Mozart's "The Abduction From the Seraglio" (1782) is 18th-century fluff, hardly comparable to "Figaro" or "The Magic Flute." But fluffiness, in this case, precludes neither marvelous music nor a last-act reversal still worth pondering. (Seraglio is simply the Italian for harem; the plain English translation sounded too risqué to Victorian ears, and the bowdlerization has stuck.)

Co-produced with five other companies, Minnesota Opera's "Abduction" -- which isn't, strictly speaking, an opera but rather a Singspiel, in which sung numbers alternate with spoken dialogue -- is not always persuasive in its balance of earnestness and farce. But it argues strongly for the work's stageworthiness, offering delights both musical and visual -- an agreeable elixir for a fraught week.
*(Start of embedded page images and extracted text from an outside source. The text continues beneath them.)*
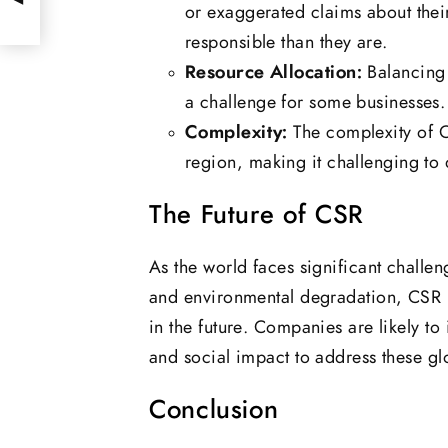
or exaggerated claims about thei
responsible than they are.
Resource Allocation:
Balancing 
a challenge for some businesses.
Complexity:
The complexity of C
region, making it challenging to 
The Future of CSR
As the world faces significant challen
and environmental degradation, CSR i
in the future. Companies are likely to 
and social impact to address these gl
Conclusion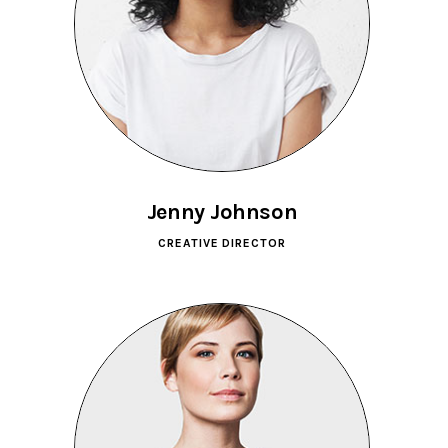
Jenny Johnson
CREATIVE DIRECTOR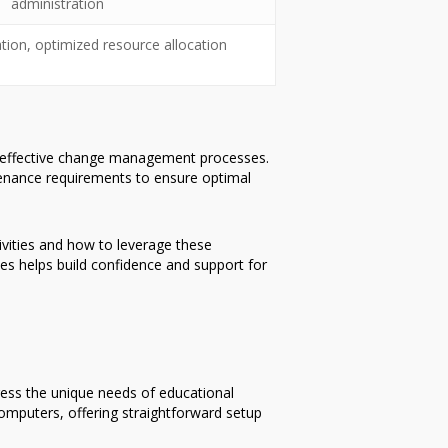
administration
ation, optimized resource allocation
d effective change management processes.
enance requirements to ensure optimal
tivities and how to leverage these
s helps build confidence and support for
ress the unique needs of educational
omputers, offering straightforward setup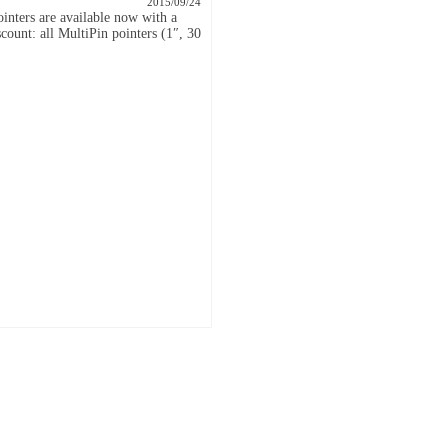
2015/09/24
inters are available now with a
count: all MultiPin pointers (1″, 30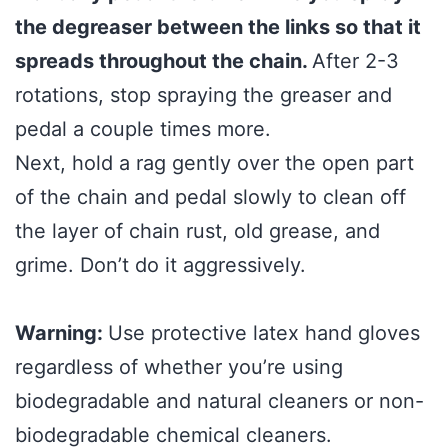
the degreaser between the links so that it
spreads throughout the chain.
After 2-3
rotations, stop spraying the greaser and
pedal a couple times more.
Next, hold a rag gently over the open part
of the chain and pedal slowly to clean off
the layer of chain rust, old grease, and
grime. Don’t do it aggressively.
Warning:
Use protective latex hand gloves
regardless of whether you’re using
biodegradable and natural cleaners or non-
biodegradable chemical cleaners.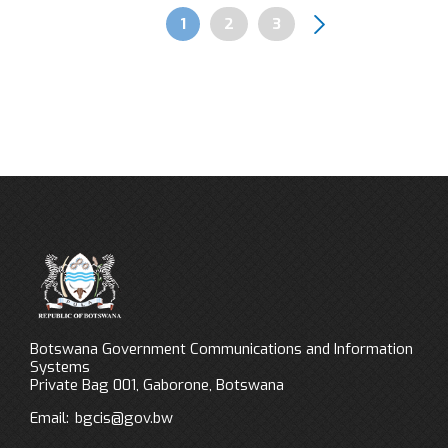
Page
1
Page
2
Page
3
Pagination
Botswana Government Communications and Information
Systems
Private Bag 001, Gaborone, Botswana
Email:
bgcis@gov.bw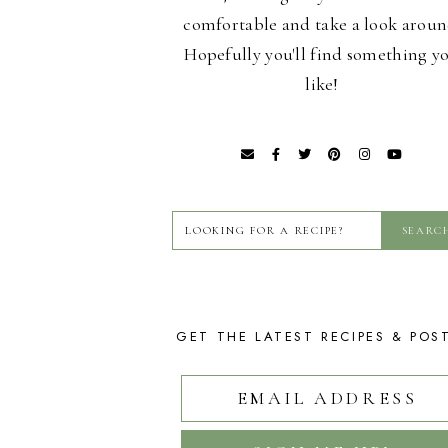
comfortable and take a look aroun
Hopefully you'll find something y
like!
GET THE LATEST RECIPES & POS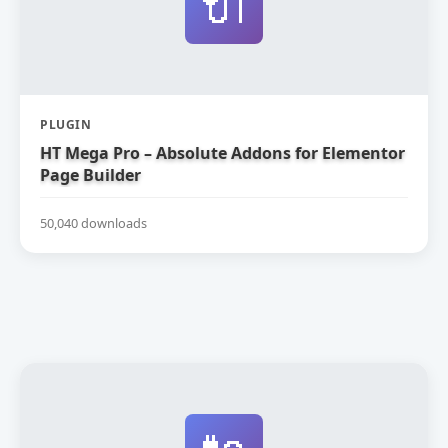
🔌
PLUGIN
HT Mega Pro – Absolute Addons for Elementor
Page Builder
50,040 downloads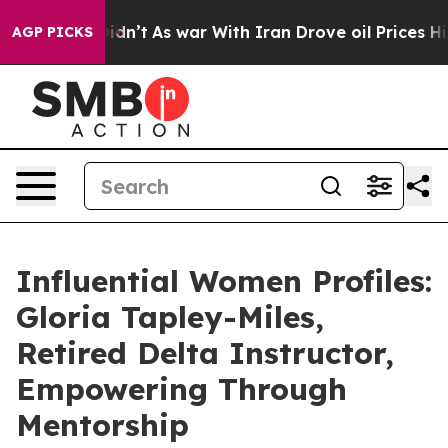
, it Didn’t
As war With Iran Drove oil Prices Higher,
AGP PICKS
Influential Women Profiles:
Gloria Tapley-Miles,
Retired Delta Instructor,
Empowering Through
Mentorship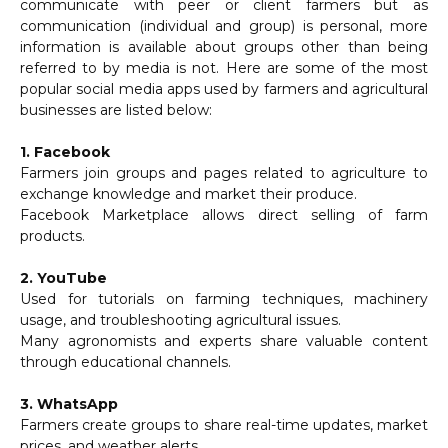
communicate with peer or client farmers but as
communication (individual and group) is personal, more
information is available about groups other than being
referred to by media is not. Here are some of the most
popular social media apps used by farmers and agricultural
businesses are listed below:
1. Facebook
Farmers join groups and pages related to agriculture to
exchange knowledge and market their produce.
Facebook Marketplace allows direct selling of farm
products.
2. YouTube
Used for tutorials on farming techniques, machinery
usage, and troubleshooting agricultural issues.
Many agronomists and experts share valuable content
through educational channels.
3. WhatsApp
Farmers create groups to share real-time updates, market
prices, and weather alerts.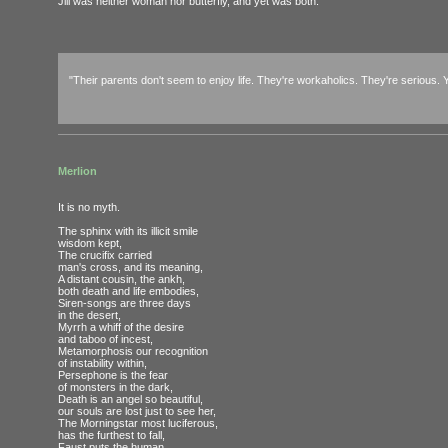
Jill was neither woman nor butterfly, and yet was both.
"Their parents don't seem to enjoy life. They're workaholics. They're serious. Y
Merlion
It is no myth.
The sphinx with its illicit smile
wisdom kept,
The crucifix carried
man's cross, and its meaning,
A distant cousin, the ankh,
both death and life embodies,
Siren-songs are three days
in the desert,
Myrrh a whiff of the desire
and taboo of incest,
Metamorphosis our recognition
of instability within,
Persephone is the fear
of monsters in the dark,
Death is an angel so beautiful,
our souls are lost just to see her,
The Morningstar most luciferous,
has the furthest to fall,
Faust puts the human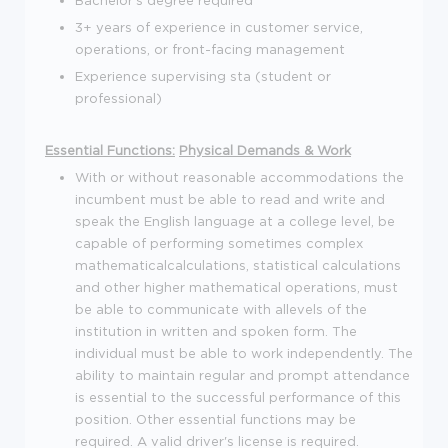
3+ years of experience in customer service,
operations, or front-facing management
Experience supervising sta (student or
professional)
Essential Functions:
Physical Demands & Work
With or without reasonable accommodations the
incumbent must be able to read and write and
speak the English language at a college level, be
capable of performing sometimes complex
mathematicalcalculations, statistical calculations
and other higher mathematical operations, must
be able to communicate with allevels of the
institution in written and spoken form. The
individual must be able to work independently. The
ability to maintain regular and prompt attendance
is essential to the successful performance of this
position. Other essential functions may be
required. A valid driver's license is required.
The plot is straightforward, as such things go. The Turkish pasha Selim has acquired Konstanze (whom he fancies), her maid Blonde and her fiancé's valet, Pedrillo (who loves Blonde), from the pirates who captured them. Despite the wary Osmin (keeper of the pasha's harem), Belmonte, Konstanze's intended, insinuates himself into the palace, intending to rescue her. The escape is foiled, leading to the discovery that Belmonte is the son of Selim's worst enemy, yet the pasha -- a speaking role, although his is the voice of true humanity -- renounces revenge and frees the lovers. Thus it is the supposedly tyrannical Muslim who, in the end, espouses "western" Enlightenment values.

James Robinson's scintillating staging, newly realized by director Elise Sandell, shifts the action to the 1920s and loads it aboard the westbound (Istanbul-to-Paris) Orient Express. This is no more plausible than it needs to be -- for starters, pashas and harems were decidedly passé in '20s Turkey -- but it recharges "Abduction," even while confining the singers to a relatively narrow sliver of stage. Set designer Allen Moyer's cutaway railway carriages are first-class; Anna Oliver's costumes exude a Deco poshness.

The cast -- adroit actors all -- sings impressively. Jennifer Casey Cabot, despite a hint of harshness at the top of her range, is a bold, focused Konstanze; Kathleen Kim's Blonde, pert and peppery, nearly stole the show in the performance I saw. Michael Colvin made a lyrical, Irish-sounding Belmonte, Jeffrey Halili an antic Pedrillo. Harold Wilson's Osmin was the evening's one disappointment: Although he cut a commanding figure, his bass seemed too light for the role.

Under Andrew Altenbach, the St. Paul Chamber Orchestra is an articulate but somewhat subdued presence in the pit. And pity the poor chorus, which has to intone its paeans to the pasha while leaning through the windows of the train.

Larry Fuchsberg writes frequently about music.